Halep'teki ateşkesin bütün Suriye genelinde yaygınlaştırılması konusunda Türkiye'nin gerek Rusya Federasyonu ve gerekse İran'la diplomatik çabalarının sürdüğüne değinen Aktay, 2017 yılına Suriye'de kanın durduğu bir ortamda girmesini temenni etti.
"Ciddi bir toplumsal diyalog içinde anayasa değişikliği için çalışmalar hızla devam ediyor "

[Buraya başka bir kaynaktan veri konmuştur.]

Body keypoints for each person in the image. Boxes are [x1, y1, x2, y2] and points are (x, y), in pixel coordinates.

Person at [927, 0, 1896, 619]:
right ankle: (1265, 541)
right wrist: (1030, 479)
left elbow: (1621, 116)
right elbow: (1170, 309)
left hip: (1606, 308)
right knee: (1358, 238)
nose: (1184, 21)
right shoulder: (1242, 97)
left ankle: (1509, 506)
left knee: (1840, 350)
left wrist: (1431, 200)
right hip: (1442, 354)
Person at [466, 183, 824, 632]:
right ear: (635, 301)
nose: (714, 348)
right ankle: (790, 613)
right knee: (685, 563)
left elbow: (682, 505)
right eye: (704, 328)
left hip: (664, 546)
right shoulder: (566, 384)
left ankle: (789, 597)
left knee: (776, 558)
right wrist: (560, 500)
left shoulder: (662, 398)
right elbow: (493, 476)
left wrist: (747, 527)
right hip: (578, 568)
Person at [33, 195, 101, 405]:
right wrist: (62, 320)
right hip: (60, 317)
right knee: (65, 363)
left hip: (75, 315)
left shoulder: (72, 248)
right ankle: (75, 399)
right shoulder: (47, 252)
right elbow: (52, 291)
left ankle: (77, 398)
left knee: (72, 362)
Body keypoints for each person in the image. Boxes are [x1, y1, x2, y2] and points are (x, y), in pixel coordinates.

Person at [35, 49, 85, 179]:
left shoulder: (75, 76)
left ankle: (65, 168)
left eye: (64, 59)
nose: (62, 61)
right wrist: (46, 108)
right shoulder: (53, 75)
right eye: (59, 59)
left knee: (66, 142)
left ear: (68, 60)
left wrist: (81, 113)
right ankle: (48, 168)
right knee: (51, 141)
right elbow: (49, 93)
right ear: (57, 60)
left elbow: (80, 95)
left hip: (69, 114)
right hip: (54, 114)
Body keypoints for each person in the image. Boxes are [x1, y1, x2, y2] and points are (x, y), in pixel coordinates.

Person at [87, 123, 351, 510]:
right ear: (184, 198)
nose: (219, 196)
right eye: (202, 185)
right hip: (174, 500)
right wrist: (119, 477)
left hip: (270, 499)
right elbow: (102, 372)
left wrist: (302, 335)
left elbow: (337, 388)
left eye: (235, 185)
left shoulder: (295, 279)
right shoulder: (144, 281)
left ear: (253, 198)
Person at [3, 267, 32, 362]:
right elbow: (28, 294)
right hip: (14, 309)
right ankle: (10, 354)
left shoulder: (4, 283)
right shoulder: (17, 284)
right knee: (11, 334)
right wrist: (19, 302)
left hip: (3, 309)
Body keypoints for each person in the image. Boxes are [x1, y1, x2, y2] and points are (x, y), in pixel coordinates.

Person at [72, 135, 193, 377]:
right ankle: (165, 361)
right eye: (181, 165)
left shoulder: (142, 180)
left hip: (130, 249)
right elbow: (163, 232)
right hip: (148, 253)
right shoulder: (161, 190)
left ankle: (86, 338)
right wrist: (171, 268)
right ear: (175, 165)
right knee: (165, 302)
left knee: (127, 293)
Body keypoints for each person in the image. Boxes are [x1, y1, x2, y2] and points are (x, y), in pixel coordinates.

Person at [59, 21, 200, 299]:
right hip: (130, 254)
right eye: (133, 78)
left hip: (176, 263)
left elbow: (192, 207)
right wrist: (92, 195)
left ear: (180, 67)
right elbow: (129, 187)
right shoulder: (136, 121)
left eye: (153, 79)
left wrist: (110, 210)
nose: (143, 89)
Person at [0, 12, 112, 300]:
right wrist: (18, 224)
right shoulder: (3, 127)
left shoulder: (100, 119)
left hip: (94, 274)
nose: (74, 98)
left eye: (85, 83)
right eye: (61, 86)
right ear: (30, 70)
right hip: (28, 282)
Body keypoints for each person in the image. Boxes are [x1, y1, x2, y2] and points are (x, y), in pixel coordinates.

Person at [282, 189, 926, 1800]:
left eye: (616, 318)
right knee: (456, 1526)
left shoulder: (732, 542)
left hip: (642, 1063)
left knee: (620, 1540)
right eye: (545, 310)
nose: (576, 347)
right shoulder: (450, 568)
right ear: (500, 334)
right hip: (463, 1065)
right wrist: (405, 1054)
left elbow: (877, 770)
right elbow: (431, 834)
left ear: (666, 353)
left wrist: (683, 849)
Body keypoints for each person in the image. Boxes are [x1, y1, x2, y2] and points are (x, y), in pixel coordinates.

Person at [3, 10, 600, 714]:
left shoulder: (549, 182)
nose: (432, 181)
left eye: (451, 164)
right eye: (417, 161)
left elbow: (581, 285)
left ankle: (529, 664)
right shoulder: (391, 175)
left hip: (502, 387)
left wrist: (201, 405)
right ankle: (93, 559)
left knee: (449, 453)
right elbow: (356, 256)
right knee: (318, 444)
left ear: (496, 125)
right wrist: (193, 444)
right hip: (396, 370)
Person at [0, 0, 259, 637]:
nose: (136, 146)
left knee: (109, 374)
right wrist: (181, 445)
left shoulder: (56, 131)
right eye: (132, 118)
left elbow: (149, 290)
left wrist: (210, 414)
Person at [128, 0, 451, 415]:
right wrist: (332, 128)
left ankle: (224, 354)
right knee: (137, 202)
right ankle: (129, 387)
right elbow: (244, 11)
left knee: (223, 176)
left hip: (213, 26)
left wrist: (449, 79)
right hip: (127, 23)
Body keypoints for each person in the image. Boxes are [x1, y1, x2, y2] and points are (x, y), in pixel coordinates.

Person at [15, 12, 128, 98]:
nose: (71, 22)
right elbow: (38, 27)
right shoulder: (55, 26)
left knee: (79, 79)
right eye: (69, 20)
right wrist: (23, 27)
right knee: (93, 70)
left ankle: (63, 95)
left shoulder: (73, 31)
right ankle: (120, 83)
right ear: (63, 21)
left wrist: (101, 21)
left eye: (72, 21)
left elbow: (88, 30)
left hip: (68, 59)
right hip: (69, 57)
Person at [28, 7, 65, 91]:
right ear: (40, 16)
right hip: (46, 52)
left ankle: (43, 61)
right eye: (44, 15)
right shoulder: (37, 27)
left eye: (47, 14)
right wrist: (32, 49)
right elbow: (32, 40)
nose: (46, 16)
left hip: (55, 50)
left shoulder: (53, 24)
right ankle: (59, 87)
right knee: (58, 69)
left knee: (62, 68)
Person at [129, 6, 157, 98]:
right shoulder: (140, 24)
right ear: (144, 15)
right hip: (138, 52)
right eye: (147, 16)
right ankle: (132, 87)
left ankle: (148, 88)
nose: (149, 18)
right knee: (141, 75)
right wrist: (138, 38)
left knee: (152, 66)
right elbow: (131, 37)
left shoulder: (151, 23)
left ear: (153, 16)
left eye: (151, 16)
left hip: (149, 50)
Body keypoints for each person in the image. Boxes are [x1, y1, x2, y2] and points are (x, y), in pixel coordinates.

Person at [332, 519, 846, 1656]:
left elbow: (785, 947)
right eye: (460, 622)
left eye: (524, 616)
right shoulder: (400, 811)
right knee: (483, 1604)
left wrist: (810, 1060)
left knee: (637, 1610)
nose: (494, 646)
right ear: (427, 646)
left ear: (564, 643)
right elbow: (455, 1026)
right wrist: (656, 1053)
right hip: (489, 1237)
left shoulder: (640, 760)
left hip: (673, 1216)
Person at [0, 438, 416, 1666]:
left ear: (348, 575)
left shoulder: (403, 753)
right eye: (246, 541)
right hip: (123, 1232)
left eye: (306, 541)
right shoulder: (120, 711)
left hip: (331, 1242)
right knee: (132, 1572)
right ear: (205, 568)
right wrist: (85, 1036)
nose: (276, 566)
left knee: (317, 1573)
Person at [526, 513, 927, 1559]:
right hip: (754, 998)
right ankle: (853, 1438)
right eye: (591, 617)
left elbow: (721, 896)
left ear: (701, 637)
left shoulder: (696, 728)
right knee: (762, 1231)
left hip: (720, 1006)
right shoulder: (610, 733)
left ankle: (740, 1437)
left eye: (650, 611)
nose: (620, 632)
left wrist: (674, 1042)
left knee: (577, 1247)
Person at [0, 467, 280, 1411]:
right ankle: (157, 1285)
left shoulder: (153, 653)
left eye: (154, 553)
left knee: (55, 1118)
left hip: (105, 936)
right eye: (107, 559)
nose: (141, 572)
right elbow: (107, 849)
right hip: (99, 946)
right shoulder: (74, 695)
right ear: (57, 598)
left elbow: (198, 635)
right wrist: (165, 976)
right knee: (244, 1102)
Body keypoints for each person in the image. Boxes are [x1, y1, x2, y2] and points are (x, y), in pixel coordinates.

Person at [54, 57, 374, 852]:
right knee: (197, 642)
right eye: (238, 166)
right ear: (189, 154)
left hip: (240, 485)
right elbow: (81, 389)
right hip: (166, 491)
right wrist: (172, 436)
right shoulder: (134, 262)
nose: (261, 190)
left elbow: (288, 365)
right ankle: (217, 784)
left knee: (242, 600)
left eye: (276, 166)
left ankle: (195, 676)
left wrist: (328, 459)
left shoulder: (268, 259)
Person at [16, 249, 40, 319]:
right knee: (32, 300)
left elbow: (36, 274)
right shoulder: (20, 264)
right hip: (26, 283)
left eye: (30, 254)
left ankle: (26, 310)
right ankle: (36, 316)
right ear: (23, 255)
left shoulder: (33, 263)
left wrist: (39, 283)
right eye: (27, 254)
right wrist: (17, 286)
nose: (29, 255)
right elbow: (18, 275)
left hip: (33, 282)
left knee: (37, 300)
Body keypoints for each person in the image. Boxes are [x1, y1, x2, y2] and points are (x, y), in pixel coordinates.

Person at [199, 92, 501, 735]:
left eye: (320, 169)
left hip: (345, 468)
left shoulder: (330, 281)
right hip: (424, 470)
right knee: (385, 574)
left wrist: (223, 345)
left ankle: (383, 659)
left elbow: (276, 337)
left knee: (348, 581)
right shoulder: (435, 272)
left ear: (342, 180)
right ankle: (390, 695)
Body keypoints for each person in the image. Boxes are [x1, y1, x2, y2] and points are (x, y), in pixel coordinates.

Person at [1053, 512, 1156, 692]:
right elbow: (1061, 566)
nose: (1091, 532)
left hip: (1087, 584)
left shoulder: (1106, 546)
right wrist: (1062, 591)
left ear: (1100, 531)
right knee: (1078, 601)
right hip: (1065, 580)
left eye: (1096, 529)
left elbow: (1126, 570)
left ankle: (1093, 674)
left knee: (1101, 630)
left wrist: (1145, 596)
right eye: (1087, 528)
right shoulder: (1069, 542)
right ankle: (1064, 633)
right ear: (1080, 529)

Aktay, şu değerlendirmelerde bulundu:
"2017 çok daha umutlu, geleceğimizi daha iyi planlayan ve el birliği ile ortaya koyduğumuz geleceği inşa projesi ile giriyoruz. Bahsettiğim şey, anayasa değişikliği. Anayasa değişikliği için belli bir mutabakat ve uzlaşma seviyesi yakalanmış ve bu hat üzerinden ciddi bir toplumsal diyalog içinde anayasa değişikliği için çalışmalar hızla devam etmektedir. MYK gündemimizde bu konularda da ele alındı. Konu halen Türkiye Büyük Millet Meclisi Anayasa Komisyonunda görüşülmeye devam etmektedir, oraya aktarılmıştır. Orada yapılan tartışmaları, çalışmaları yakından izliyorsunuzdur. İktidarıyla muhalefetiyle bu konuda çok örnek bir çalışmanın yürütülüyor olduğunu rahatlıkla söyleyebiliriz. Bu çalışmalar zaman zaman bir takım gerginliklere, gergin tartışmalara da sahne olmuyor değil ancak bunlar demokrasinin tabiatından olan şeylerdir."